Viewpoint: In midterm elections, vote for climate action

Karen Rubin

There are many specific issues to drive voting these midterms – health care, gun violence prevention, women’s reproductive rights, immigration reform – arguably the most important elections of our lifetime, but the one that addresses an existential threat to our lives and our planet is climate change.

Rather than unify the nation around a disaster, climate catastrophes have become more political than ever. Indeed, we see that some Americans are more valuable to protect and restore than others; depending upon how you voted, you will be more deserving of aid than others.

But while the government rushes money to open roads and restore power in precincts that voted the right way, there is no interest, no money, to address the cause of these climate catastrophes or even rebuild for sustainability or mitigation.

Indeed, Republicans are intent on shutting down climate science and doing everything possible to keep an economy running on fossil fuel rather than clean, renewable. Indeed, during that mind-exploding interview with “60 Minutes,” Trump declared he didn’t believe global warming is caused by human activity and that climate change could simply reverse on its own. He knows this because, after all, he has a big brain and scientists who warn of disaster have a political agenda.

Those scientists recently came out with a report that gives specifics to the catastrophic impacts of climate change that will be apparent by 2040. But tell that to the people of Puerto Rico, Texas, Florida, the Carolinas, and the people of island nations that are literally drowning today.

“It’s telling us we need to reverse emissions trends and turn the world economy on a dime,” Myles Allen, an Oxford University climate scientist and an author of the United Nations the Intergovernmental Panel on Climate Change report, told the New York Times (Oct. 7, 2018).
Donald Trump’s reaction to the report? Well, he’s been so busy holding campaign rallies and attacking “evil” Democrats, who will turn America into socialist Venezuela if they ever get power, but nothing to say about the national security and public health threats that climate change poses. And this after Hurricane Michael tore through the $3.4 billion Tyndell Air Force Base in Florida.

The New York Times in an editorial said governments would literally have to change their fossil-fuel dependent economies dramatically unless the planet’s temperature change so radically by 2040 that human societies and the animal kingdom won’t be able to adapt fast enough.

The editorial referred to Trump as an “outlier” among government leaders who, following Obama’s lead, joined the Paris Climate Accord to to mitigate climate change. I would use different terms for Trump: “Saboteur.” “Criminal.”

Interestingly, even Saudi Arabia, which is holding a “Devos in the Desert” conference to reduce its economy’s dependency on oil, sees the handwriting on the wall: demand for oil will decrease because 1. fossil fuels are being depleted or too expensive to extract and 2. nations are moving away from fossil fuels to power their society.

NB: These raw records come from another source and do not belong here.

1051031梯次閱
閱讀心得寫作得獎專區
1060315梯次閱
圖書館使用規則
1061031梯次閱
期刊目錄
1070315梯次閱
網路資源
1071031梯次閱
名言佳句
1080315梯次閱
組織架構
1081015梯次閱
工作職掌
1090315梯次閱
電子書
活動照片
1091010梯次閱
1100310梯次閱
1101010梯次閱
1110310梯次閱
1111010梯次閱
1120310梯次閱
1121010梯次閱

But Trump? He boasts that the U.S. has become the biggest producer on the planet. Meanwhile, he makes us vulnerable to Saudi Arabia’s threat to push up the price if the US retaliates for murdering Washington Post columnist Jamal Khashoggi.

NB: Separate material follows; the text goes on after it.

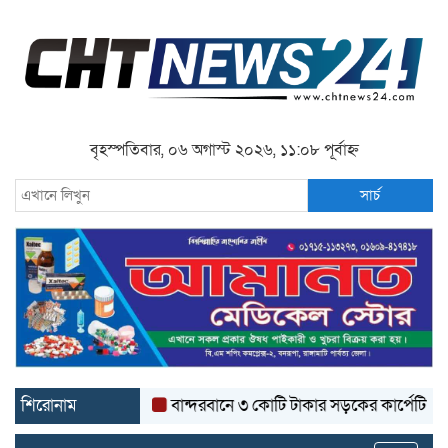
বৃহস্পতিবার, ০৬ অগাস্ট ২০২৬, ১১:০৮ পূর্বাহ্ন
সার্চ
শিরোনাম
বান্দরবানে ৩ কোটি টাকার সড়কের কার্পেটিং উঠে যাচ্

Trump, on the one hand, likes to boast that the U.S. has “led the way” to reduce its carbon emissions. But the statistics are from 2005 to 2017, before Trump and his criminal enterprise at the Environmental Un-Protection Agency reversed course, actually switching the incentives to transition to clean, renewable energy.

He canceled the Coal Power Plan, gave extensions to coal-fired plants, reversed fuel economy standards, said it’s A-OK for coal plants to spew methane and by the way, a little radiation is good for you.

This wasn’t always a partisan issue (remember Newt Gingrich and Nancy Pelosi commercial together?) until the Republicans, bought by the fossil fuel industry declared climate change a hoax perpetrated by the Chinese to weaken the US economy.

They cast climate action as “socialist” (as they do on Medicare, Social Security, Obamacare) and a betrayal of America’s sovereignty (America First!)

What is so conveniently ignored by Republicans (who claim to worship capitalism) are the costs to the economy by failing to address climate change.

Count the billions in disaster relief and add the billions to rebuild infrastructure, lost productivity because people can’t work or their workplaces are destroyed. And maybe calculate the cost of lives destroyed by health problems, injuries and premature death.

Put a dollar figure on that. The Trump Administration won’t.

But since trade (cash on the barrel) is the only foreign policy Trump seems to care about, the 194 other countries who signed the Paris Climate Accord should strike back.

President Emmanuel Macron of France at the United Nations suggested that France either would not forge a trade agreement with a country that was not part of the Paris Climate Accord, or it would require mitigation. “That means there is no comprehensive agreement if [the nation is] not in line with Paris … France continues to spearhead this global fight against climate change…In the G7, I will work to see the Paris obligations increased.”

Other countries should impose a tax on imports from the United States, or ban American products entirely. And these small island nations, like Indonesia and the Philippines, that are being inundated by rising sea levels, should sue the United States for relief.

It is crucial for voters need to elect representatives at every level of government, local, state and federal, who acknowledge this existential threat and vow to take climate action.